__WHAT TO DO__
Copy each line in the data that includes the word "lines".

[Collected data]
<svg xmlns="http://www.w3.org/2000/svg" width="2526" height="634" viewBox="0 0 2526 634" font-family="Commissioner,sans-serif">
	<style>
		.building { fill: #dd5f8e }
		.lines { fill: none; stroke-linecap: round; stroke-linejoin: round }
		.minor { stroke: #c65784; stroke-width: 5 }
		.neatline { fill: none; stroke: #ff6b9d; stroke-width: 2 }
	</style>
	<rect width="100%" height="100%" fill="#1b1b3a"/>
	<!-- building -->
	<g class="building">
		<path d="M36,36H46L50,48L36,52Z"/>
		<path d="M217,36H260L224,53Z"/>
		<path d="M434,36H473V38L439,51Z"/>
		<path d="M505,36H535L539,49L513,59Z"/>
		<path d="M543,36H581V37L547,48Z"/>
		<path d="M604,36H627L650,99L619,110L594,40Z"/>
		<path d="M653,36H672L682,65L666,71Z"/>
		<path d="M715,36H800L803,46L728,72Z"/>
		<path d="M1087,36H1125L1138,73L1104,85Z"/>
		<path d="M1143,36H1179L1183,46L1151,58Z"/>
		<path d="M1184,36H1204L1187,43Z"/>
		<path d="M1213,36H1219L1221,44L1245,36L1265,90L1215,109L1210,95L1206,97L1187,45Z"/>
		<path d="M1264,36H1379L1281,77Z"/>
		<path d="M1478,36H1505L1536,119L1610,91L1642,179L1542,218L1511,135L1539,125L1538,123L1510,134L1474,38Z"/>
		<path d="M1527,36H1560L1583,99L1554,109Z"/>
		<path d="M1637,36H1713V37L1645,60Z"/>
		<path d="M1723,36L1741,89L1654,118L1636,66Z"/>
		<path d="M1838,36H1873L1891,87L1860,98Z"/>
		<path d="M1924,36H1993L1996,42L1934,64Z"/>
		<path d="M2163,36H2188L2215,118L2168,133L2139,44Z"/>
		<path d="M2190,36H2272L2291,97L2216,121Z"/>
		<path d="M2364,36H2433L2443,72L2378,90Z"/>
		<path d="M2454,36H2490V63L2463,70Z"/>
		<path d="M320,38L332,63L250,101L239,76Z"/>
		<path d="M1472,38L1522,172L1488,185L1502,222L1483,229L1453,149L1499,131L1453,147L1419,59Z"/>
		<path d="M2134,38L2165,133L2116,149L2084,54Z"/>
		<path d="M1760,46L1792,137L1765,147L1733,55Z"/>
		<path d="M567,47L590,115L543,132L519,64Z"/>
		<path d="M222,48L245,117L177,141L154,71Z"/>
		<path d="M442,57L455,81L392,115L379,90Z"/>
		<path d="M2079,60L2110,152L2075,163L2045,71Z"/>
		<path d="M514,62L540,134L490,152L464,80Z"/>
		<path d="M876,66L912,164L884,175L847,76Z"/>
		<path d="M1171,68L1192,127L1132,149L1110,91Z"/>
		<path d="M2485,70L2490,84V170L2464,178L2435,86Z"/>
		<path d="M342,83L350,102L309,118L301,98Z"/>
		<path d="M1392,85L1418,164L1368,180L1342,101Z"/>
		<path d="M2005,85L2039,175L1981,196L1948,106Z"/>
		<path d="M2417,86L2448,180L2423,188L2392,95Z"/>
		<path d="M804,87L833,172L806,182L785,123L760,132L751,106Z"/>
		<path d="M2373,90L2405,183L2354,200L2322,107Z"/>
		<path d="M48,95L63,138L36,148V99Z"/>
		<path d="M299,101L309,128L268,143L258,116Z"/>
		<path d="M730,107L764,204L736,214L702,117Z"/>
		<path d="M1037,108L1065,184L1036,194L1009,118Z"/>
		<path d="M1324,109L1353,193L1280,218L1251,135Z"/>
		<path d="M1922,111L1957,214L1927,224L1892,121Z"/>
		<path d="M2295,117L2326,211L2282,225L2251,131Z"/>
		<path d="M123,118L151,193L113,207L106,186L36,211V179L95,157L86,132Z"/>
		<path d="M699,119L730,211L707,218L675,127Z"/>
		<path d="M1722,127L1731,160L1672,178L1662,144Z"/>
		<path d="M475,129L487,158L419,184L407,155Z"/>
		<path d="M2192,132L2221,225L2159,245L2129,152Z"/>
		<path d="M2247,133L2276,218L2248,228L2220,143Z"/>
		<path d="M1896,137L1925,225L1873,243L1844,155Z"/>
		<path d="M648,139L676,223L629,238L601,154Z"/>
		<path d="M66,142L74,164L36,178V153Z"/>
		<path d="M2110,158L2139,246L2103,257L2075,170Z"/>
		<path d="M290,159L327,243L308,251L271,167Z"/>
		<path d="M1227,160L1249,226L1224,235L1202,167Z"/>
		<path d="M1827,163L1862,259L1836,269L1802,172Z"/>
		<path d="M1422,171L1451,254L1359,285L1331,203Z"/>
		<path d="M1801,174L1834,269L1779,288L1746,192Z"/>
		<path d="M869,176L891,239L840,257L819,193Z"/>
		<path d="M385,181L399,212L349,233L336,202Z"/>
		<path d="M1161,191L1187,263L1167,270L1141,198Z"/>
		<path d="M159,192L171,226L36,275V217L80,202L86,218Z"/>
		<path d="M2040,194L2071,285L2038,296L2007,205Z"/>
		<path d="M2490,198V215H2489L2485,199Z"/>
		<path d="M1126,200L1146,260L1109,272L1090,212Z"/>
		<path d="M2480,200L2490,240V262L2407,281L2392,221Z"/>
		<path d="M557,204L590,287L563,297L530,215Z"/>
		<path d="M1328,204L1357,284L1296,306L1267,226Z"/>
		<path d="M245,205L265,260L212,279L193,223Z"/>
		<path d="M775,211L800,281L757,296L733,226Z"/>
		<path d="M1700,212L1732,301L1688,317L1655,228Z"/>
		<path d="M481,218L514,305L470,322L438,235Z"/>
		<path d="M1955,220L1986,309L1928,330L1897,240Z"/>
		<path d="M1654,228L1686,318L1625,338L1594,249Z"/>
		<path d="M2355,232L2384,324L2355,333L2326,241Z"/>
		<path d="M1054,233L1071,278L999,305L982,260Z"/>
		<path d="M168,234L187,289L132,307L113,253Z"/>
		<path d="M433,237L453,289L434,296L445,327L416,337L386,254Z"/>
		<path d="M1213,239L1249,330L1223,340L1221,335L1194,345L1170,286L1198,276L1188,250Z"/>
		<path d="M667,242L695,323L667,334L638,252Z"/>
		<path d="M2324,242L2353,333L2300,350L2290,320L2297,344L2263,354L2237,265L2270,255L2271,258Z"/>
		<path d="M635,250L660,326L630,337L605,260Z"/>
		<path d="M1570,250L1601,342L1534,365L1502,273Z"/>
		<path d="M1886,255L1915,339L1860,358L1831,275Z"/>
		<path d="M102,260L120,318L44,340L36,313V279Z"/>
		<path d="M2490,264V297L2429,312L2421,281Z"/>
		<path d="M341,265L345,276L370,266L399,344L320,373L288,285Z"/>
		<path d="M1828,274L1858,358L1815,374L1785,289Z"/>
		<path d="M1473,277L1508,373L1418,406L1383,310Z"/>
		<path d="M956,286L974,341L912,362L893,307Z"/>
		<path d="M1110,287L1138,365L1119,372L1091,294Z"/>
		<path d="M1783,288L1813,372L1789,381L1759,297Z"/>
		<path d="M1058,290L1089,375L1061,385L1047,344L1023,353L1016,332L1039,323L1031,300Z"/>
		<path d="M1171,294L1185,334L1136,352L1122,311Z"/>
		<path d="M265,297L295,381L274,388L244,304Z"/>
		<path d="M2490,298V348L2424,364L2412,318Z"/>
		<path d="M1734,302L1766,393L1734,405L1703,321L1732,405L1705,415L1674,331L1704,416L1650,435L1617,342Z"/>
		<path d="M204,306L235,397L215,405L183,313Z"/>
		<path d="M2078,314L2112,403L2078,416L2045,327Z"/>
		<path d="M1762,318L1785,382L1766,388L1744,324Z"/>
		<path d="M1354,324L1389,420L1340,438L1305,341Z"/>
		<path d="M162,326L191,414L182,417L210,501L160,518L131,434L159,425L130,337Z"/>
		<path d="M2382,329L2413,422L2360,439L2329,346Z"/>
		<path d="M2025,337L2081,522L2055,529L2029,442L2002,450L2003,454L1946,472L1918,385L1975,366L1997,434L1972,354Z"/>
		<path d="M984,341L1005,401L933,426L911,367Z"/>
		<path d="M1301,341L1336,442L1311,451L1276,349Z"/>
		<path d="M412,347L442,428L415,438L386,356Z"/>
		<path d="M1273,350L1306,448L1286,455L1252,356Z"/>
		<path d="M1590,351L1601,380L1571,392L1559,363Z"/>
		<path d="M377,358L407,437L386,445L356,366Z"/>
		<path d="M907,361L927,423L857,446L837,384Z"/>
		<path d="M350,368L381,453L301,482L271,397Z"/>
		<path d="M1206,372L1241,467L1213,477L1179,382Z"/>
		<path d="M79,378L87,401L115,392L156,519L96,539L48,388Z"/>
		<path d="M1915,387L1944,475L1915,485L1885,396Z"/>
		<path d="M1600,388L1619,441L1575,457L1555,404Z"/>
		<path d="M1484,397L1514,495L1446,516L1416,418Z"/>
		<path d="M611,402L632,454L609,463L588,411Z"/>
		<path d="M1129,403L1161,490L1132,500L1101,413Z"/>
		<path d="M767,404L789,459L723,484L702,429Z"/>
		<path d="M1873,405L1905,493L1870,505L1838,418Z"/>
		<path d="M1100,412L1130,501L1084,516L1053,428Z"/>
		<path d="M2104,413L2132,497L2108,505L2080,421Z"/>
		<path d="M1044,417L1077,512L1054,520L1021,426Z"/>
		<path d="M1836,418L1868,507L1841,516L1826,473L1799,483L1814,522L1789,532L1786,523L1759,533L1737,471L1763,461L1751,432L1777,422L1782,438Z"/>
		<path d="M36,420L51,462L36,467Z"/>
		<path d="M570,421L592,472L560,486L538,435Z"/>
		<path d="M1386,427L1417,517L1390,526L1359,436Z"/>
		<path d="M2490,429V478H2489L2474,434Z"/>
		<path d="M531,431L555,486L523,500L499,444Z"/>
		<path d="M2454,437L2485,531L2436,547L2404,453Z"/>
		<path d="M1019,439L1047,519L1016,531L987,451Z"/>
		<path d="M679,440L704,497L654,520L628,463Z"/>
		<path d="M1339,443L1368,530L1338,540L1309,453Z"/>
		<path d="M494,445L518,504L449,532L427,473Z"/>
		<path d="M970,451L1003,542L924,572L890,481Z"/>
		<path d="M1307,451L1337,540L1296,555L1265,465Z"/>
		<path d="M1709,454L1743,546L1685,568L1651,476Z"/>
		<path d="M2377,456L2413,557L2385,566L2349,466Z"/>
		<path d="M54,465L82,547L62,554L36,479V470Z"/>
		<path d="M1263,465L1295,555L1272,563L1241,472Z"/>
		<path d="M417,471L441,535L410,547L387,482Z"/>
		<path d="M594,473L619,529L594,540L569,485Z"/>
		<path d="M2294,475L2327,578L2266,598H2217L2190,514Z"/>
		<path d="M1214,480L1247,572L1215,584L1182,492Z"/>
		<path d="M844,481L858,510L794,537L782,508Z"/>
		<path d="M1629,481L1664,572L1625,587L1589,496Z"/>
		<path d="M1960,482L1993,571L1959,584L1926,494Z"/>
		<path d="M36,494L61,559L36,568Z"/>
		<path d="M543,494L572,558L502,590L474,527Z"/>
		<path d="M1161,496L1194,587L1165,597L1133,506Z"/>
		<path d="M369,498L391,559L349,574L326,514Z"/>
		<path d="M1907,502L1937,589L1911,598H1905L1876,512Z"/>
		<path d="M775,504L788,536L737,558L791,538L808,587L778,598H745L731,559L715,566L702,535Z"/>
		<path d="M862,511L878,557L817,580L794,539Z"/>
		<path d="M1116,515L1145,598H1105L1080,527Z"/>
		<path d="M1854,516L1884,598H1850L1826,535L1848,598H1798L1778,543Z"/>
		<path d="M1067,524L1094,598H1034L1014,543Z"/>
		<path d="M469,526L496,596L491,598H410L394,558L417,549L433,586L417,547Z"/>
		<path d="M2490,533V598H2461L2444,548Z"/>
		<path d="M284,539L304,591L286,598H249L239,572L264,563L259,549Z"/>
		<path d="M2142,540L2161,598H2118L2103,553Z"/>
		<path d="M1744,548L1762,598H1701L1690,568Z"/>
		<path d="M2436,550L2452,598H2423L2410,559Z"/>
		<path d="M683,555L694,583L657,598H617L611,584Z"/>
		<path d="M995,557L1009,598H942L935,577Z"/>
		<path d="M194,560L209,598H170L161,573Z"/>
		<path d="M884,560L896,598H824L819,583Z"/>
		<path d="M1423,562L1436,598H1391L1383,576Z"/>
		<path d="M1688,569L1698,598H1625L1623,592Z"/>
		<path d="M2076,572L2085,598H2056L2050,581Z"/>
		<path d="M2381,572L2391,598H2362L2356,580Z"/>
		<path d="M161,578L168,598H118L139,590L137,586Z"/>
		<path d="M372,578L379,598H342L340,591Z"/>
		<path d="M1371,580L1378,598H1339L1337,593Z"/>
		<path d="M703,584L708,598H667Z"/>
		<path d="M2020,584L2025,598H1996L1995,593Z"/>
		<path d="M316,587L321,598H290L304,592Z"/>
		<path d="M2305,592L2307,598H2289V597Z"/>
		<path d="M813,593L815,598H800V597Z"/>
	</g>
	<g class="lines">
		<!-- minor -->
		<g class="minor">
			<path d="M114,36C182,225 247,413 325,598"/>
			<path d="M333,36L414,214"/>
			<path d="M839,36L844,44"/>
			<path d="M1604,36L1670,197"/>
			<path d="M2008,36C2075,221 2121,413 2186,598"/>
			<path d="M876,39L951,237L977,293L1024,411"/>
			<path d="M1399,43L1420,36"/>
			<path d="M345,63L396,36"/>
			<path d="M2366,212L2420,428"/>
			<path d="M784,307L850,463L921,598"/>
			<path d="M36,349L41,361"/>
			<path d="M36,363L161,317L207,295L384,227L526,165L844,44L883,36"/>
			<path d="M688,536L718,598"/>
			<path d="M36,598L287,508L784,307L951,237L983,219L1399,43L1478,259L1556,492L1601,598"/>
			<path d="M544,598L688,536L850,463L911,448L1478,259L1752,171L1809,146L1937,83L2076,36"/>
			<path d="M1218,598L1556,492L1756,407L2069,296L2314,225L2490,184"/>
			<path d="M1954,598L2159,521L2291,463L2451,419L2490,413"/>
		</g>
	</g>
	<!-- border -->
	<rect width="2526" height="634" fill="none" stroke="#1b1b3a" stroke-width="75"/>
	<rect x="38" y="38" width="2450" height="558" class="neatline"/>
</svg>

* * *

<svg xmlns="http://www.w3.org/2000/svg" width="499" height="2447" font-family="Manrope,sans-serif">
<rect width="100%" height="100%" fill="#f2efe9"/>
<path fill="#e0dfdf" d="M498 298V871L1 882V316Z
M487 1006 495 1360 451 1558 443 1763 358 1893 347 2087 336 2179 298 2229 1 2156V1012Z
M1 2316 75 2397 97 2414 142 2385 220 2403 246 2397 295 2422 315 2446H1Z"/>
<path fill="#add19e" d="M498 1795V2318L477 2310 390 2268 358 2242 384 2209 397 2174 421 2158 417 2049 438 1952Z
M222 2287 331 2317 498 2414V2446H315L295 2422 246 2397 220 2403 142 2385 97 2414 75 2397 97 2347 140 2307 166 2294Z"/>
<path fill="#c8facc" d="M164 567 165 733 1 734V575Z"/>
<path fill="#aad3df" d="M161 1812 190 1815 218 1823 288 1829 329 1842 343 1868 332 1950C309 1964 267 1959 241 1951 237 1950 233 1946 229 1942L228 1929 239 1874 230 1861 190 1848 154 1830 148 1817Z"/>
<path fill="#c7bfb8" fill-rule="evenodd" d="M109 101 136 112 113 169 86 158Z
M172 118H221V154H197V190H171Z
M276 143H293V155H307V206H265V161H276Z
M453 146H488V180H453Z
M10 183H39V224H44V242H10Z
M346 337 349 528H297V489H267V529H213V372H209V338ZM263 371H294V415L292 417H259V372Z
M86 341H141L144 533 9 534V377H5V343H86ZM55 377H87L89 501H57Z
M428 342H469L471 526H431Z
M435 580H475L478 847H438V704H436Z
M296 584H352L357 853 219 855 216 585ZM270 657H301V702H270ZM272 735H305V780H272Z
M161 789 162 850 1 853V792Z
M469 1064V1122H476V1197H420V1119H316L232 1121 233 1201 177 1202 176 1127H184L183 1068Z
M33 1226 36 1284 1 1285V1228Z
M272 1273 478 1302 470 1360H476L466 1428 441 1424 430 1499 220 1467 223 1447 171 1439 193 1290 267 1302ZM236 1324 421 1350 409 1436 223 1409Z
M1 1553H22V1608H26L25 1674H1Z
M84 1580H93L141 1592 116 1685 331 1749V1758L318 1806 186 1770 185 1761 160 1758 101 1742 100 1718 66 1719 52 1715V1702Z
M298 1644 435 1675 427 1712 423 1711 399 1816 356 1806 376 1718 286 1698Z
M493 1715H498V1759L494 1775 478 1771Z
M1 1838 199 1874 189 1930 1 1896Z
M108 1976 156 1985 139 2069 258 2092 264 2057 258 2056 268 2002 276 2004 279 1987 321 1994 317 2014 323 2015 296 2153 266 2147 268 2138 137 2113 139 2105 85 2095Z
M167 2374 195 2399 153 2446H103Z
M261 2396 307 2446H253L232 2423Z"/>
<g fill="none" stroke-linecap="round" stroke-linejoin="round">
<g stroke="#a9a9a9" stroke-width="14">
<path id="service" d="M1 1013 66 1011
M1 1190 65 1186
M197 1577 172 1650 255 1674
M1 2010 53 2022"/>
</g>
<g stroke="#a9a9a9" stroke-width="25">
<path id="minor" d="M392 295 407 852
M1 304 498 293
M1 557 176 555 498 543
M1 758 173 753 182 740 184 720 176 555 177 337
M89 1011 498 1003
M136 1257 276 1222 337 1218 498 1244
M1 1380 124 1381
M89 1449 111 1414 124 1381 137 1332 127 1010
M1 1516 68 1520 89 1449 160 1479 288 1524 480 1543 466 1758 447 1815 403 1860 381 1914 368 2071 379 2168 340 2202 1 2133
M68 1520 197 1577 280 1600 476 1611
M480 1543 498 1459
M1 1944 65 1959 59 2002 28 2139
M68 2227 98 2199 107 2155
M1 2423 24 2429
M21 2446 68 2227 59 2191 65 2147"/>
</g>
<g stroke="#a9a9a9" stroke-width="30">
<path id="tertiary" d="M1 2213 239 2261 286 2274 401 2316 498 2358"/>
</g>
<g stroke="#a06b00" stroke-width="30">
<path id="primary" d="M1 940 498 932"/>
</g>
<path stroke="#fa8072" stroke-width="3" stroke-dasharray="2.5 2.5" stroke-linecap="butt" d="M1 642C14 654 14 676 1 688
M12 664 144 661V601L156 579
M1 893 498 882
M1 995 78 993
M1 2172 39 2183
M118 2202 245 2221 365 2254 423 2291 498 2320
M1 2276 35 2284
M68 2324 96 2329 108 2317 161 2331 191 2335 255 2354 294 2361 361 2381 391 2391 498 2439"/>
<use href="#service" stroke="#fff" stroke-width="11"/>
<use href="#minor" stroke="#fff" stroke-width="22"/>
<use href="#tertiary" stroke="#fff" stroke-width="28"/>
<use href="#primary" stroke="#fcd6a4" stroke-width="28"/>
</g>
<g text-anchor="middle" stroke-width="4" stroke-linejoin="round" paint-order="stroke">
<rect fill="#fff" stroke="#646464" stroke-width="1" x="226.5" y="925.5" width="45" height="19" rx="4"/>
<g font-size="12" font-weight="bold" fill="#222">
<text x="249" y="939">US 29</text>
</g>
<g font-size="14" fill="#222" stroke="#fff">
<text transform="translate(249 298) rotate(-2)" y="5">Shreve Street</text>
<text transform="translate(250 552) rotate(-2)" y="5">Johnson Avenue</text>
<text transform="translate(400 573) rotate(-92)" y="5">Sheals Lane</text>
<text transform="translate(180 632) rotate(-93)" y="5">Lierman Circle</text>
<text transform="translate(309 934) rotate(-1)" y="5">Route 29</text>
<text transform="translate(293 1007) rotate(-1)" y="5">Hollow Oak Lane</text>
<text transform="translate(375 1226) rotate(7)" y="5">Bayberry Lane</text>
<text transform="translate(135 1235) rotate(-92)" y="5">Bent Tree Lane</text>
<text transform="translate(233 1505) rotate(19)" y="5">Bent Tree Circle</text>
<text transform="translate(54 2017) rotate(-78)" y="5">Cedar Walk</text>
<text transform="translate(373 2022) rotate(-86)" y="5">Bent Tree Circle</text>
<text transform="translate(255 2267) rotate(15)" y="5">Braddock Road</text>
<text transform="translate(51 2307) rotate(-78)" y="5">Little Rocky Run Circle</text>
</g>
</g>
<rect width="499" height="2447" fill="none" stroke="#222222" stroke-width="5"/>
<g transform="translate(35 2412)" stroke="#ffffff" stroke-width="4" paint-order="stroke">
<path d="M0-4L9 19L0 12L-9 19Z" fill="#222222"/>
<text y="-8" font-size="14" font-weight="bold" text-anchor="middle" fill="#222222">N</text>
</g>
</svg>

__RESULT FOR THIS EXERCISE__
		.lines { fill: none; stroke-linecap: round; stroke-linejoin: round }
	<g class="lines">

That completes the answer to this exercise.